La vida de Margarita y su padre había sido de una permanente
trashumancia. Desarraigados por la tragedia y sus consecuencias penales,
perseguido por sus enemigos políticos que no tenían empacho en montarse a la
ocasión para difamarlo, y huyendo de los recuerdos dolorosos, el padre había
llevado y traído a la hija por el mundo, haciéndole adquirir lenguas y modales,
y una sensibilidad a la belleza que le daba su característica claridad de
expresión. Los exilios se habían multiplicado y superpuesto. Había momentos en
que él mismo no sabía si estaba o no estaba.

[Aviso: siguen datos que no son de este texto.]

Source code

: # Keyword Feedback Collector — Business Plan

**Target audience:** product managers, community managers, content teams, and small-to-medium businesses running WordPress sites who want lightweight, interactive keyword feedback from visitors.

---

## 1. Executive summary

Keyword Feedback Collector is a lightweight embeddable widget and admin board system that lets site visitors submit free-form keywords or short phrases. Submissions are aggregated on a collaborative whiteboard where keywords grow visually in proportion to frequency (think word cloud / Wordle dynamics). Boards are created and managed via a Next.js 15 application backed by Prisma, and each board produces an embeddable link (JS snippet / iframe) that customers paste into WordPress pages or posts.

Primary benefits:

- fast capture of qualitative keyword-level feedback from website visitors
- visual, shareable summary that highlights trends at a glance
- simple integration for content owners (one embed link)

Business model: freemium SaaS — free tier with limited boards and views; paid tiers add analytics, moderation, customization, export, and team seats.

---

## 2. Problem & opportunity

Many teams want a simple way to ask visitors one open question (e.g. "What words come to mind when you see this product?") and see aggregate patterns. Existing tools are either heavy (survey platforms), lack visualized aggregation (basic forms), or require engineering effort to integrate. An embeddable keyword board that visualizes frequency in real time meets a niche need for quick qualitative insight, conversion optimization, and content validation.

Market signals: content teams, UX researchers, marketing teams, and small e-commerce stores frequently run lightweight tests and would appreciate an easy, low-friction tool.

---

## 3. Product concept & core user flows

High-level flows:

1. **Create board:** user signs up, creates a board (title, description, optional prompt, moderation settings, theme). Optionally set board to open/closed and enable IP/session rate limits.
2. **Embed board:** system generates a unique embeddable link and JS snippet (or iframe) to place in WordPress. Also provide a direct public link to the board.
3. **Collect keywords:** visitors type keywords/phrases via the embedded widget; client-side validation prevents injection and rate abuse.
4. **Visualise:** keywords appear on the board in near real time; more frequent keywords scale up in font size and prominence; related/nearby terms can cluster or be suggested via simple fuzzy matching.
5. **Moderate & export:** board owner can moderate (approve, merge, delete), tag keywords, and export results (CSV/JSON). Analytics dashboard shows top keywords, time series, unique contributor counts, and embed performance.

En los pocos años de vida de la
joven se habían comprimido trastornos políticos y revoluciones que en otros
países llevaban siglos. Las intervenciones sociológicas y filosóficas del padre,
sus teorías ambiguas, lo habían hecho sospechoso a los ojos del clero y las
fuerzas armadas, y más de una vez había debido salir al extranjero, o del
extranjero, entre gallos y medianoche para escapar de una presión calumniosa
que amenazaba su debilitado sistema nervioso. Dolorosamente, y a costa de su
salud, se había ganado la fama del nuevo Alberdi. A pesar de todo, no se había
separado nunca de su hija, sobre la que ejercía la protección de un abuelo
combinada con la untuosa cortesía de un profesor de música.